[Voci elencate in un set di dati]
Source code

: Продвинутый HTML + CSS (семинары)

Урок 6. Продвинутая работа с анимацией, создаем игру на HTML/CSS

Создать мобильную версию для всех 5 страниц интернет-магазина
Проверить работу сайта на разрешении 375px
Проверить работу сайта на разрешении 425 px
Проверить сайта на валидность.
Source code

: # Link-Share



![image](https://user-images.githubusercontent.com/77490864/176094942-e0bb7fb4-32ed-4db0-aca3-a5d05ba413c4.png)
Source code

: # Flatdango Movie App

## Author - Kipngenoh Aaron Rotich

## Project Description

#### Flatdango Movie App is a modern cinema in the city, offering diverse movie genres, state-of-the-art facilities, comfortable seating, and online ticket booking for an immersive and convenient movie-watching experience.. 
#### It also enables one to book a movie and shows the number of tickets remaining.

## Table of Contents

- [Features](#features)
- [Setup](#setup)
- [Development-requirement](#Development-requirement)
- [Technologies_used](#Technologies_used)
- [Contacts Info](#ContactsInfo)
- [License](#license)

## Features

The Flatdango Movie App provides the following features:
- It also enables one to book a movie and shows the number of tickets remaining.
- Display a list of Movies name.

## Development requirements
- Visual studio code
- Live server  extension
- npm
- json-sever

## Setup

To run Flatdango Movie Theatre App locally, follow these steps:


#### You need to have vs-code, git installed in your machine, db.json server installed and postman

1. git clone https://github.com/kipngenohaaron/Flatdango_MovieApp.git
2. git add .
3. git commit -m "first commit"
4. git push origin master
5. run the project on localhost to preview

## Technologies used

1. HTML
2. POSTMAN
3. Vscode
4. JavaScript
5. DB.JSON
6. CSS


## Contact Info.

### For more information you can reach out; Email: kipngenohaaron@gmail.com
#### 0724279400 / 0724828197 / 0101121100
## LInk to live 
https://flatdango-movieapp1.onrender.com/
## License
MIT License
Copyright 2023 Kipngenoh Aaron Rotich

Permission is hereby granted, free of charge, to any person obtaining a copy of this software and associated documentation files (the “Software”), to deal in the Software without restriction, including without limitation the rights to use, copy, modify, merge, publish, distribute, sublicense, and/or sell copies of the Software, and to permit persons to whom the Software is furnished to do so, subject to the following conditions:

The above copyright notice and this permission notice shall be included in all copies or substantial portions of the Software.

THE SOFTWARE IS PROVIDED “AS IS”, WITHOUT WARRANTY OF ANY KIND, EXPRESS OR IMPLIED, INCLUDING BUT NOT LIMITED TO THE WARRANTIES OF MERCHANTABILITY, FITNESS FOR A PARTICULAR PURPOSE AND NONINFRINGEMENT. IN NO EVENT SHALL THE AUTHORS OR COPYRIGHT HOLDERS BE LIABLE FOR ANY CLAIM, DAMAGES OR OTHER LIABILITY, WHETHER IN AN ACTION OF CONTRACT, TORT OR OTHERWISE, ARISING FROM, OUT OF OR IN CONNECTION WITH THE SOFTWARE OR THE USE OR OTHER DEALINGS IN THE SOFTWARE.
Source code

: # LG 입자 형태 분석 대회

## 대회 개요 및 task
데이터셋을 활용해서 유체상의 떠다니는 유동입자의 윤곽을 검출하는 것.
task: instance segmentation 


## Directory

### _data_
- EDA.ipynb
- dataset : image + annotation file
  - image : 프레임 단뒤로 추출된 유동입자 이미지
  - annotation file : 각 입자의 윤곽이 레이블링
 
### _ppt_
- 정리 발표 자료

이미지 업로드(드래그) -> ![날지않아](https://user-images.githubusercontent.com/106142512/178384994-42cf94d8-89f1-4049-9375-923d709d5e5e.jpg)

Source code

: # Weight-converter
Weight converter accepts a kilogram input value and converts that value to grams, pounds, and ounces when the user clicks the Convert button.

§ Azione richiesta: Modifica il testo compreso tra la riga che contiene "이미지 업로드(드래그) ->" e la fine delle righe, entrambi gli estremi inclusi. Riscrivilo sostituendo "Convert button" con "Calculate button" e lasciando invariato tutto il resto.

§ Spazio risposta:
이미지 업로드(드래그) -> ![날지않아](https://user-images.githubusercontent.com/106142512/178384994-42cf94d8-89f1-4049-9375-923d709d5e5e.jpg)

Source code

: # Weight-converter
Weight converter accepts a kilogram input value and converts that value to grams, pounds, and ounces when the user clicks the Calculate button.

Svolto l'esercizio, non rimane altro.